■ **YOUR TASK**
A faithful repeat of all the records, with no image kept, is the required answer.

■ **RECORDS TO PROCESS**
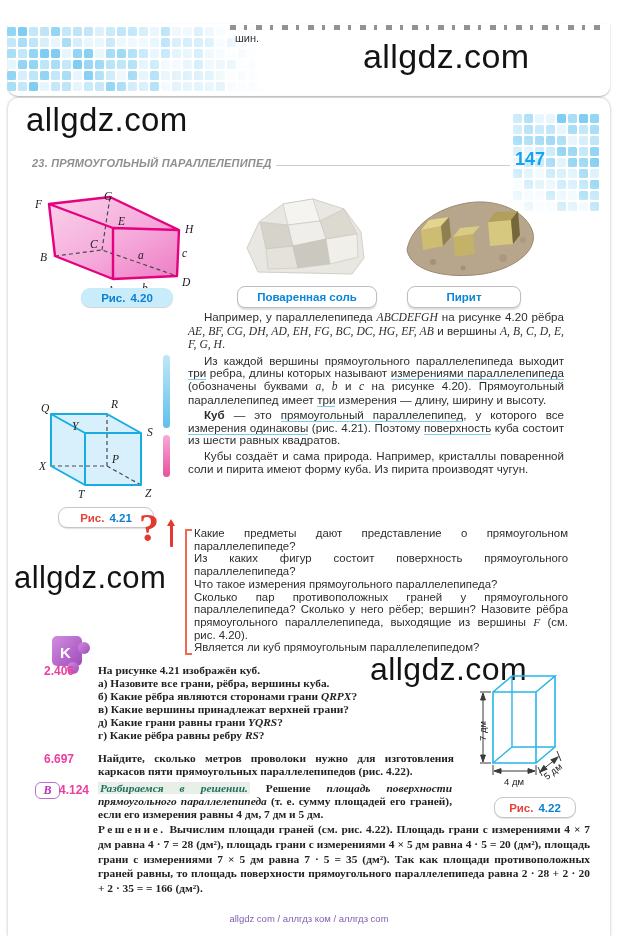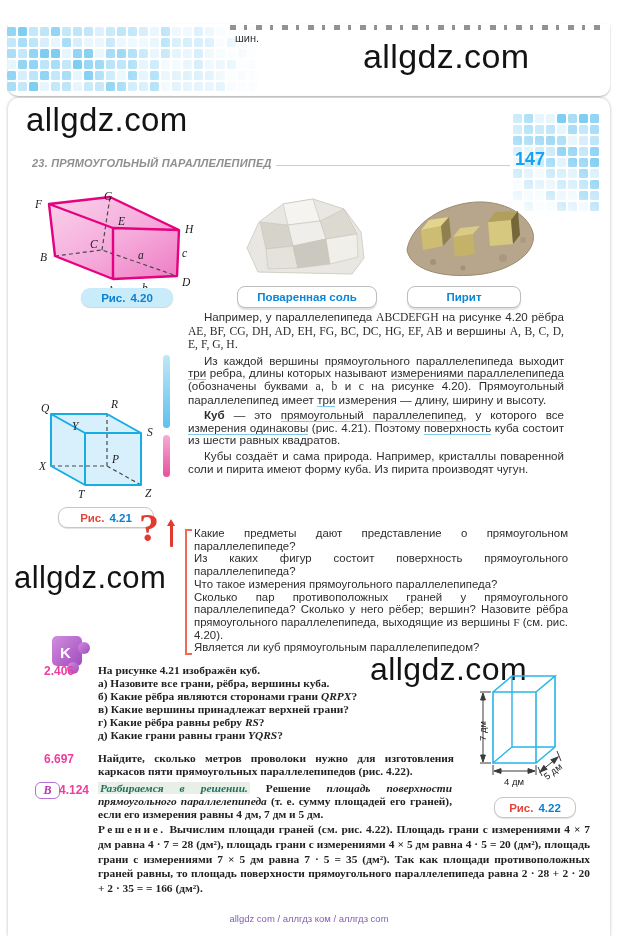--- a/index.html
+++ b/index.html
@@ -43,21 +43,21 @@
   .cap-white .ris{color:#e4453a;} .cap-white .num{color:#0b7fd0;}
   .photo-badge{display:flex;align-items:center;justify-content:center;height:20px;
        background:#fff;border:1.6px solid #bdbdbd;border-radius:8px;color:#0b86d8;
        font-size:11.5px;font-weight:bold;box-shadow:0 1.5px 1px rgba(0,0,0,.12);}
 
   
   .theory{left:180px;top:213px;width:376px;font-size:11.6px;line-height:12.6px;text-align:justify;}
   .theory p{margin:0 0 3px 0;text-indent:16px;}
   .u{border-bottom:1.5px solid #7fcbee;}
   .bold{font-weight:bold;}
-  .mv{font-family:"Liberation Serif",serif;margin-top:47px;}
+  .mv{font-family:"Liberation Serif",serif;font-style:italic;margin-top:47px;}
   .bar{width:7px;border-radius:4px;}
   .bar-blue{background:linear-gradient(180deg,#bfe7f8,#5fc0ec);}
   .bar-pink{background:linear-gradient(180deg,#f7abd6,#e8509d);}
 
   
   .q-icon{left:131px;top:412px;width:46px;height:46px;}
   .q-mark{position:absolute;left:0;top:-6px;font-family:"Liberation Serif",serif;
           font-weight:bold;font-size:40px;color:#e23a2e;}
   .q-arrow{position:absolute;left:31px;top:12px;width:3px;height:25px;background:#e23a2e;border-radius:1px;}
   .q-arrow:before{content:"";position:absolute;top:-7px;left:-3.2px;
@@ -221,22 +221,22 @@
       <text x="12" y="26" style="font-family:'Liberation Sans',sans-serif;font-weight:bold;font-size:15px;fill:#fff;">K</text>
     </svg>
 
     <div class="abs exnum" style="left:36px;top:566px;">2.406</div>
     <div class="abs exbody" style="left:90px;top:566px;width:356px;">
       <div class="ln"><span>На рисунке 4.21 изображён куб.</span></div>
       <div>
           <div class="ln"><span>а) Назовите все грани, рёбра, вершины куба.</span></div>
           <div class="ln"><span>б) Какие рёбра являются сторонами грани </span><span class="em">QRPX</span><span>?</span></div>
           <div class="ln"><span>в) Какие вершины принадлежат верхней грани?</span></div>
+          <div class="ln"><span>д) Какие грани равны грани </span><span class="em">YQRS</span><span>?</span></div>
           <div class="ln"><span>г) Какие рёбра равны ребру </span><span class="em">RS</span><span>?</span></div>
-          <div class="ln"><span>д) Какие грани равны грани </span><span class="em">YQRS</span><span>?</span></div>
         </div>
     </div>
 
     <div class="abs wm" style="left:362px;top:553px;font-size:32px;">allgdz.com</div>
 
     <svg class="abs" style="left:468px;top:563px;" width="138" height="132" viewBox="0 0 138 132">
       <path d="M36,15 L36,86 M36,86 L79,86 M17,102 L36,86" fill="none" stroke="#29b5e9" stroke-width="1.4"></path>
       <path d="M17,31 H60 V102 H17 Z M17,31 L36,15 H79 L60,31 M79,15 V86 L60,102" fill="none" stroke="#29b5e9" stroke-width="1.6"></path>
       <g stroke="#3a3a3a" stroke-width="1" fill="#3a3a3a">
         <line x1="15" y1="31" x2="4" y2="31"></line>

■ **EXERCISE OUTPUT**
--- a/index.html
+++ b/index.html
@@ -43,21 +43,21 @@
   .cap-white .ris{color:#e4453a;} .cap-white .num{color:#0b7fd0;}
   .photo-badge{display:flex;align-items:center;justify-content:center;height:20px;
        background:#fff;border:1.6px solid #bdbdbd;border-radius:8px;color:#0b86d8;
        font-size:11.5px;font-weight:bold;box-shadow:0 1.5px 1px rgba(0,0,0,.12);}
 
   
   .theory{left:180px;top:213px;width:376px;font-size:11.6px;line-height:12.6px;text-align:justify;}
   .theory p{margin:0 0 3px 0;text-indent:16px;}
   .u{border-bottom:1.5px solid #7fcbee;}
   .bold{font-weight:bold;}
-  .mv{font-family:"Liberation Serif",serif;margin-top:47px;}
+  .mv{font-family:"Liberation Serif",serif;font-style:italic;margin-top:47px;}
   .bar{width:7px;border-radius:4px;}
   .bar-blue{background:linear-gradient(180deg,#bfe7f8,#5fc0ec);}
   .bar-pink{background:linear-gradient(180deg,#f7abd6,#e8509d);}
 
   
   .q-icon{left:131px;top:412px;width:46px;height:46px;}
   .q-mark{position:absolute;left:0;top:-6px;font-family:"Liberation Serif",serif;
           font-weight:bold;font-size:40px;color:#e23a2e;}
   .q-arrow{position:absolute;left:31px;top:12px;width:3px;height:25px;background:#e23a2e;border-radius:1px;}
   .q-arrow:before{content:"";position:absolute;top:-7px;left:-3.2px;
@@ -221,22 +221,22 @@
       <text x="12" y="26" style="font-family:'Liberation Sans',sans-serif;font-weight:bold;font-size:15px;fill:#fff;">K</text>
     </svg>
 
     <div class="abs exnum" style="left:36px;top:566px;">2.406</div>
     <div class="abs exbody" style="left:90px;top:566px;width:356px;">
       <div class="ln"><span>На рисунке 4.21 изображён куб.</span></div>
       <div>
           <div class="ln"><span>а) Назовите все грани, рёбра, вершины куба.</span></div>
           <div class="ln"><span>б) Какие рёбра являются сторонами грани </span><span class="em">QRPX</span><span>?</span></div>
           <div class="ln"><span>в) Какие вершины принадлежат верхней грани?</span></div>
+          <div class="ln"><span>д) Какие грани равны грани </span><span class="em">YQRS</span><span>?</span></div>
           <div class="ln"><span>г) Какие рёбра равны ребру </span><span class="em">RS</span><span>?</span></div>
-          <div class="ln"><span>д) Какие грани равны грани </span><span class="em">YQRS</span><span>?</span></div>
         </div>
     </div>
 
     <div class="abs wm" style="left:362px;top:553px;font-size:32px;">allgdz.com</div>
 
     <svg class="abs" style="left:468px;top:563px;" width="138" height="132" viewBox="0 0 138 132">
       <path d="M36,15 L36,86 M36,86 L79,86 M17,102 L36,86" fill="none" stroke="#29b5e9" stroke-width="1.4"></path>
       <path d="M17,31 H60 V102 H17 Z M17,31 L36,15 H79 L60,31 M79,15 V86 L60,102" fill="none" stroke="#29b5e9" stroke-width="1.6"></path>
       <g stroke="#3a3a3a" stroke-width="1" fill="#3a3a3a">
         <line x1="15" y1="31" x2="4" y2="31"></line>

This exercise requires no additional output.